## Work to be completed
Please write out the text from each of the rows below word for word, leaving the images out of your answer.

## Dataset excerpts

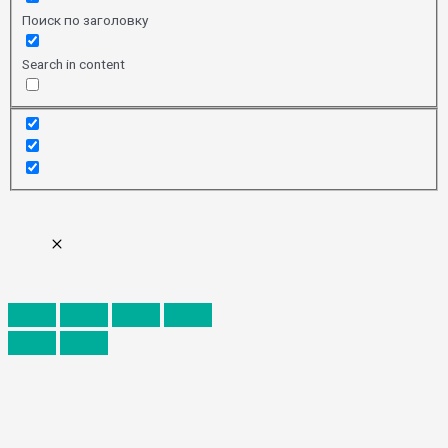
Поиск по заголовку
Search in content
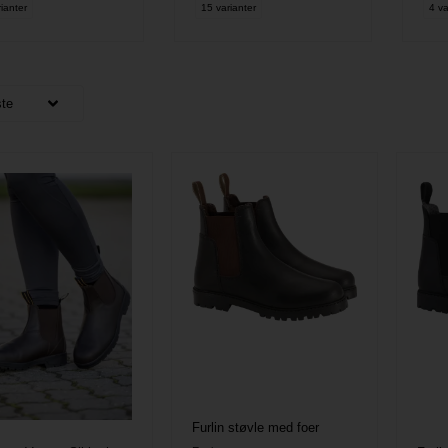
ianter
15 varianter
4 va
Furlin støvle med foer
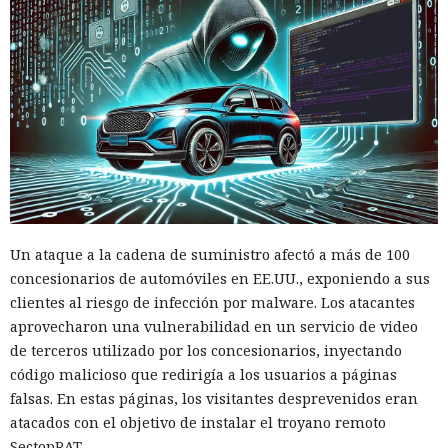
Un ataque a la cadena de suministro afectó a más de 100
concesionarios de automóviles en EE.UU., exponiendo a sus
clientes al riesgo de infección por malware. Los atacantes
aprovecharon una vulnerabilidad en un servicio de video
de terceros utilizado por los concesionarios, inyectando
código malicioso que redirigía a los usuarios a páginas
falsas. En estas páginas, los visitantes desprevenidos eran
atacados con el objetivo de instalar el troyano remoto
SectopRAT.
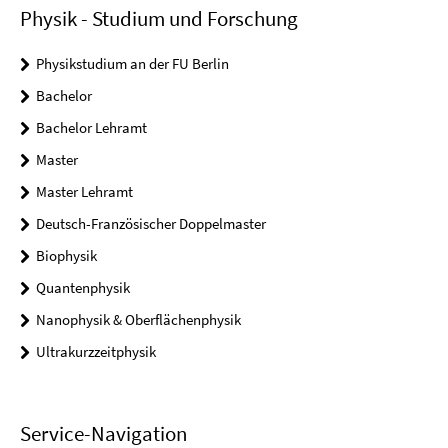
Physik - Studium und Forschung
Physikstudium an der FU Berlin
Bachelor
Bachelor Lehramt
Master
Master Lehramt
Deutsch-Französischer Doppelmaster
Biophysik
Quantenphysik
Nanophysik & Oberflächenphysik
Ultrakurzzeitphysik
Service-Navigation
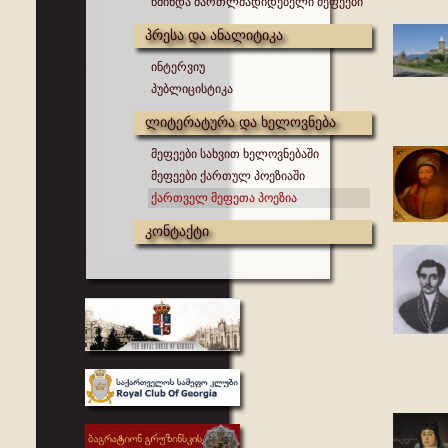
წმინდა მართლმადიდებელი მეფეები
პრესა და ანალიტიკა
ინტერვიუ
პუბლიცისტიკა
ლიტერატურა და ხელოვნება
მეფეები სახვით ხელოვნებაში
მეფეები ქართულ პოეზიაში
ქართველ მეფეთა პოეზია
კონტაქტი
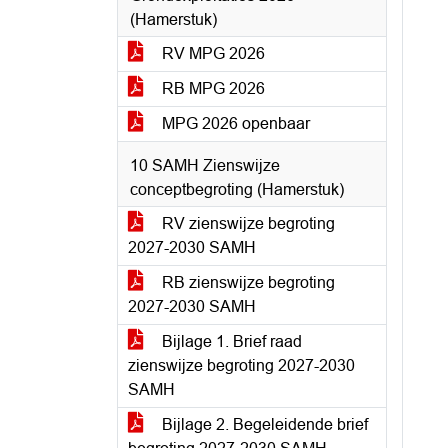
(Hamerstuk)
RV MPG 2026
RB MPG 2026
MPG 2026 openbaar
10 SAMH Zienswijze
conceptbegroting (Hamerstuk)
RV zienswijze begroting
2027-2030 SAMH
RB zienswijze begroting
2027-2030 SAMH
Bijlage 1. Brief raad
zienswijze begroting 2027-2030
SAMH
Bijlage 2. Begeleidende brief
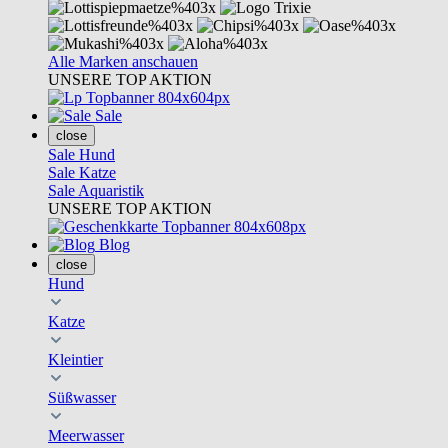
Alle Marken anschauen
UNSERE TOP AKTION
Sale
close
Sale Hund
Sale Katze
Sale Aquaristik
UNSERE TOP AKTION
Blog
close
Hund
Katze
Kleintier
Süßwasser
Meerwasser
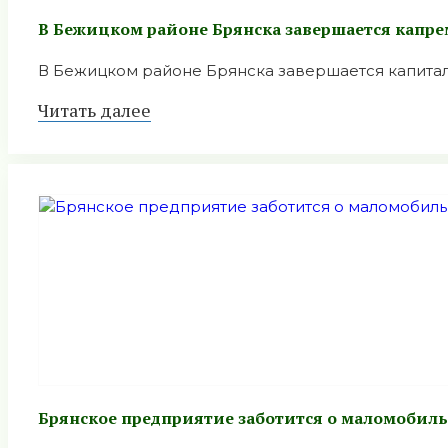
В Бежицком районе Брянска завершается капре
В Бежицком районе Брянска завершается капиталь
Читать далее
Брянское предприятие заботится о маломобил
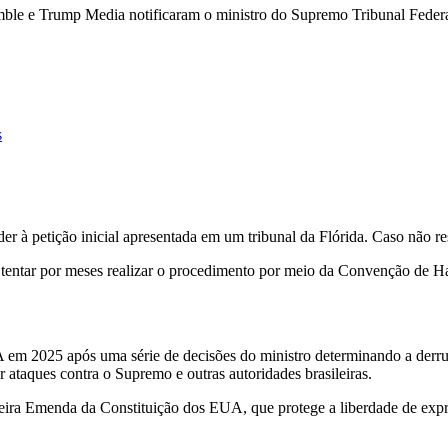
le e Trump Media notificaram o ministro do Supremo Tribunal Federa
s
 à petição inicial apresentada em um tribunal da Flórida. Caso não re
a tentar por meses realizar o procedimento por meio da Convenção de Hai
 2025 após uma série de decisões do ministro determinando a derrubad
r ataques contra o Supremo e outras autoridades brasileiras.
ira Emenda da Constituição dos EUA, que protege a liberdade de exp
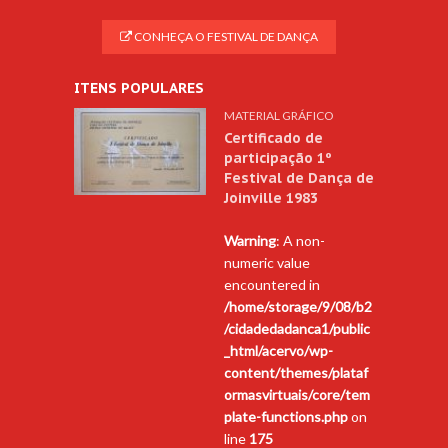
CONHEÇA O FESTIVAL DE DANÇA
ITENS POPULARES
MATERIAL GRÁFICO
Certificado de
participação 1º
Festival de Dança de
Joinville 1983
Warning
: A non-
numeric value
encountered in
/home/storage/9/08/b2
/cidadedadanca1/public
_html/acervo/wp-
content/themes/plataf
ormasvirtuais/core/tem
plate-functions.php
on
line
175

## Solution for this task
Поиск по заголовку
Search in content
ianter
15 varianter
4 va
Furlin støvle med foer
Un ataque a la cadena de suministro afectó a más de 100
concesionarios de automóviles en EE.UU., exponiendo a sus
clientes al riesgo de infección por malware. Los atacantes
aprovecharon una vulnerabilidad en un servicio de video
de terceros utilizado por los concesionarios, inyectando
código malicioso que redirigía a los usuarios a páginas
falsas. En estas páginas, los visitantes desprevenidos eran
atacados con el objetivo de instalar el troyano remoto
SectopRAT.
Physik - Studium und Forschung
Physikstudium an der FU Berlin
Bachelor
Bachelor Lehramt
Master
Master Lehramt
Deutsch-Französischer Doppelmaster
Biophysik
Quantenphysik
Nanophysik & Oberflächenphysik
Ultrakurzzeitphysik
Service-Navigation
წმინდა მართლმადიდებელი მეფეები
პრესა და ანალიტიკა
ინტერვიუ
პუბლიცისტიკა
ლიტერატურა და ხელოვნება
მეფეები სახვით ხელოვნებაში
მეფეები ქართულ პოეზიაში
ქართველ მეფეთა პოეზია
კონტაქტი
(Hamerstuk)
RV MPG 2026
RB MPG 2026
MPG 2026 openbaar
10 SAMH Zienswijze
conceptbegroting (Hamerstuk)
RV zienswijze begroting
2027-2030 SAMH
RB zienswijze begroting
2027-2030 SAMH
Bijlage 1. Brief raad
zienswijze begroting 2027-2030
SAMH
Bijlage 2. Begeleidende brief
Alle Marken anschauen
UNSERE TOP AKTION
Sale
close
Sale Hund
Sale Katze
Sale Aquaristik
UNSERE TOP AKTION
Blog
close
Hund
Katze
Kleintier
Süßwasser
Meerwasser
В Бежицком районе Брянска завершается капре
В Бежицком районе Брянска завершается капиталь
Читать далее
Брянское предприятие заботится о маломобил
le e Trump Media notificaram o ministro do Supremo Tribunal Federa
s
 à petição inicial apresentada em um tribunal da Flórida. Caso não re
a tentar por meses realizar o procedimento por meio da Convenção de Hai
 2025 após uma série de decisões do ministro determinando a derrubad
r ataques contra o Supremo e outras autoridades brasileiras.
ira Emenda da Constituição dos EUA, que protege a liberdade de exp
CONHEÇA O FESTIVAL DE DANÇA
ITENS POPULARES
MATERIAL GRÁFICO
Certificado de
participação 1º
Festival de Dança de
Joinville 1983
Warning
: A non-
numeric value
encountered in
/home/storage/9/08/b2
/cidadedadanca1/public
_html/acervo/wp-
content/themes/plataf
ormasvirtuais/core/tem
plate-functions.php
on
line
175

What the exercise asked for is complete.